Rajban is a small town near Paonta Sahib in the Sirmaur district in the Indian state of Himachal Pradesh.

RajBan, as the name suggests in Hindi, to be the 'Ban' (Vann or Jungle/ Forest) of Raja. Rajban is home to one of the oldest cement factory (CCI) in Himachal. It is located on the river bank, where river Tohns and river Giri converge. Rajban is a very small town with a dense forest adjacent to it and the high steep hills can be seen easily from the landscapes of the Rajban town. 

Basically Rajban is known for the central Governments establishment there known as Cement Corporation of India. Its quite a very large unit area wise and employing up to 500 workers working in the establishment. This industrial establishment has developed a good residential colony nearby the plant known as C.C.I Rajaban Colony for its employees. It has good facilities for them like hospital, school, small parks and a large playground within the boundaries of the colony. Earlier Kendriya Vidyalaya was there for the education of employees children but with the span of time the school has been changed and now Doon Valley School is providing education in that premises. The river giri flows nearby the rajban town which flowing thorough it meets Yamuna river making it bigger in size in Paonta Sahib. Nearby places of rajban town are Sirmour, Nahan, Sataun, Paonta Sahib, Muglowala, Gondpur Industrial Area, Saalwala, Renuka, Kamrao, and Shillai.

Sirmour (Sirmouri Tal or Rajban) is an interesting place with enriched history.
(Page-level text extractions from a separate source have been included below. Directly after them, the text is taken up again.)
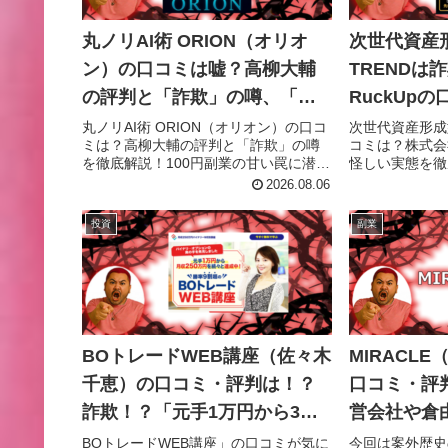
丸ノリAI術 ORION（オリオ
次世代資産
ン）の口コミは嘘？高柳大輔
TRENDは
の評判と「詐欺」の噂、「再
RuckUp
現性100%」の真実を解説！
態、汚い手
丸ノリAI術 ORION（オリオン）の口コ
次世代資産形成
ミは？高柳大輔の評判と「詐欺」の噂
コミは？株式会社
を徹底解説！100円副業の甘い罠に潜む
怪しい実態を徹
高額費用の実態や、怪しい運営会社、
げる」の裏に潜
2026.08.06
過去の炎上案件をオカマ編集者が愛の
過去の焼きまわ
鞭で解説するわ。アナタの大切なお金
わ。大切なお金
投資
副業
を守るために、登録前に必ず読みなさ
前にこの記事を
いよ！
BOトレードWEB講座（佐々木
MIRACL
千恵）の口コミ・評判は！？
口コミ・評
詐欺！？「元手1万円から3ヶ
営会社や倉
月で月収250万円」の詳細を解
か？
BOトレードWEB講座」の口コミが気に
今回は案外歴史の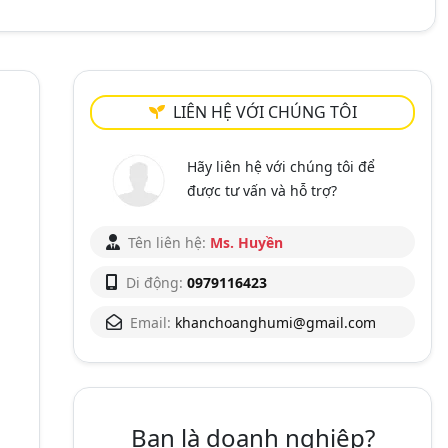
LIÊN HỆ VỚI CHÚNG TÔI
Hãy liên hệ với chúng tôi để
được tư vấn và hỗ trợ?
Tên liên hệ:
Ms. Huyền
Di động:
0979116423
Email:
khanchoanghumi@gmail.com
Bạn là doanh nghiệp?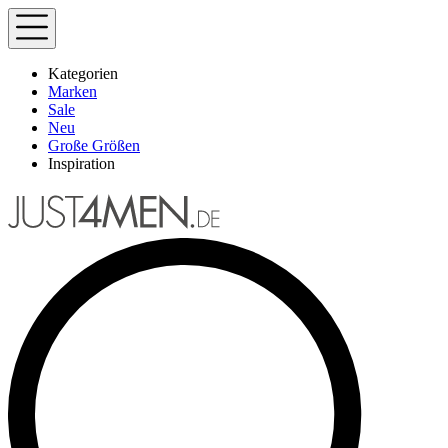
Kategorien
Marken
Sale
Neu
Große Größen
Inspiration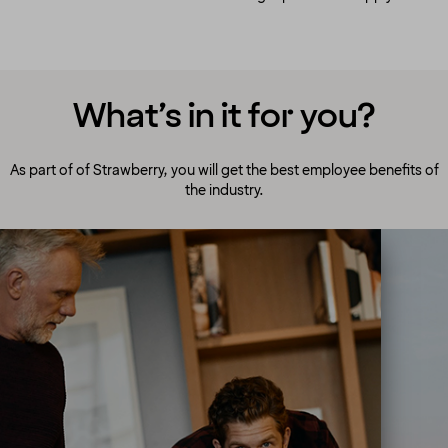
What’s in it for you?
As part of of Strawberry, you will get the best employee benefits of
the industry.
A culture to cherish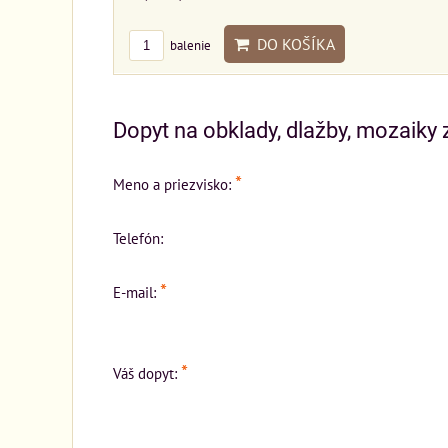
DO KOŠÍKA
balenie
Dopyt na obklady, dlažby, mozaiky z
*
Meno a priezvisko:
Telefón:
*
E-mail:
*
Váš dopyt: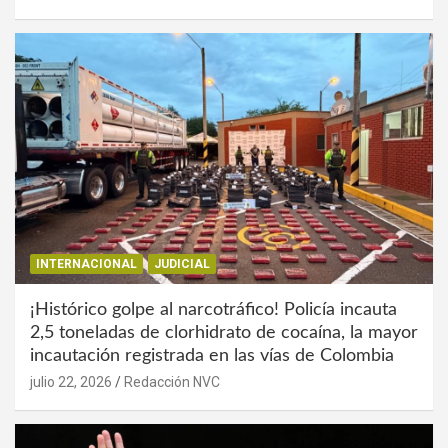
INTERNACIONAL
JUDICIAL
¡Histórico golpe al narcotráfico! Policía incauta
2,5 toneladas de clorhidrato de cocaína, la mayor
incautación registrada en las vías de Colombia
julio 22, 2026
Redacción NVC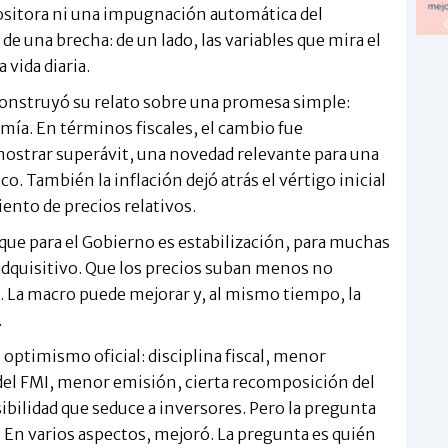
ositora ni una impugnación automática del
e una brecha: de un lado, las variables que mira el
 vida diaria.
construyó su relato sobre una promesa simple:
mía. En términos fiscales, el cambio fue
mostrar superávit, una novedad relevante para una
. También la inflación dejó atrás el vértigo inicial
iento de precios relativos.
 que para el Gobierno es estabilización, para muchas
 adquisitivo. Que los precios suban menos no
. La macro puede mejorar y, al mismo tiempo, la
.
optimismo oficial: disciplina fiscal, menor
 del FMI, menor emisión, cierta recomposición del
sibilidad que seduce a inversores. Pero la pregunta
. En varios aspectos, mejoró. La pregunta es quién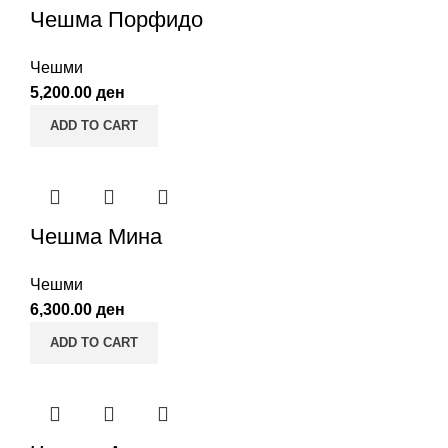
Чешма Порфидо
Чешми
5,200.00
ден
ADD TO CART
Чешма Мина
Чешми
6,300.00
ден
ADD TO CART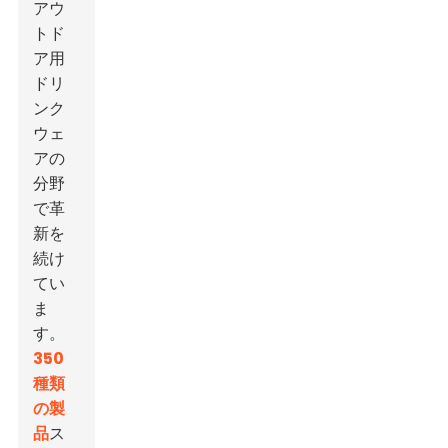
アウ
トド
ア用
ドリ
ンク
ウェ
アの
分野
で革
新を
続け
てい
ま
す。
350
種類
の製
品
ス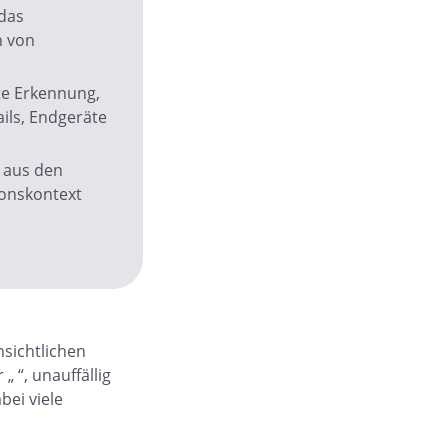
 das
n von
te Erkennung,
ils, Endgeräte
e aus den
onskontext
nsichtlichen
 “, unauffällig
ei viele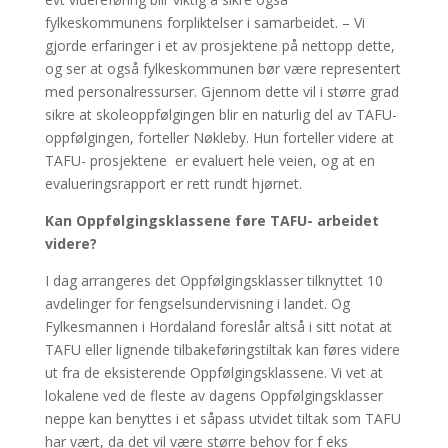
fylkeskommunens forpliktelser i samarbeidet. – Vi
gjorde erfaringer i et av prosjektene på nettopp dette,
og ser at også fylkeskommunen bør være representert
med personalressurser. Gjennom dette vil i større grad
sikre at skoleoppfølgingen blir en naturlig del av TAFU-
oppfølgingen, forteller Nøkleby. Hun forteller videre at
TAFU- prosjektene er evaluert hele veien, og at en
evalueringsrapport er rett rundt hjørnet.
Kan Oppfølgingsklassene føre TAFU- arbeidet
videre?
I dag arrangeres det Oppfølgingsklasser tilknyttet 10
avdelinger for fengselsundervisning i landet. Og
Fylkesmannen i Hordaland foreslår altså i sitt notat at
TAFU eller lignende tilbakeføringstiltak kan føres videre
ut fra de eksisterende Oppfølgingsklassene. Vi vet at
lokalene ved de fleste av dagens Oppfølgingsklasser
neppe kan benyttes i et såpass utvidet tiltak som TAFU
har vært, da det vil være større behov for f eks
They are ruins of an old city which is said to be loaded with curses and intriguing tales of betrayal, craftiness, and treachery attached to it. 
King Udit Prakash ruled Sirmour from 1217-1227 AD, during his regime he shifted his capital from Rajban to Kaalsi.

Rajban has always been a favourite point for neighbouring people to spend Dusshera Durga Puja and other festivals of the year. Holy temple La Devi also attracts a number of pilgrims throughout the year because of its vicinity and faith. With the setting up of Defence Research and Development Organisation, Rajban so seeing much advancements and an upgraded hub to find jobs at the sector.

Climate
During summer the temperature of the town remains between 0 and 40 °C and in the winters it comes down to 7 °C. During winter the temperature here remains a bit mild between 18 and 27 °C.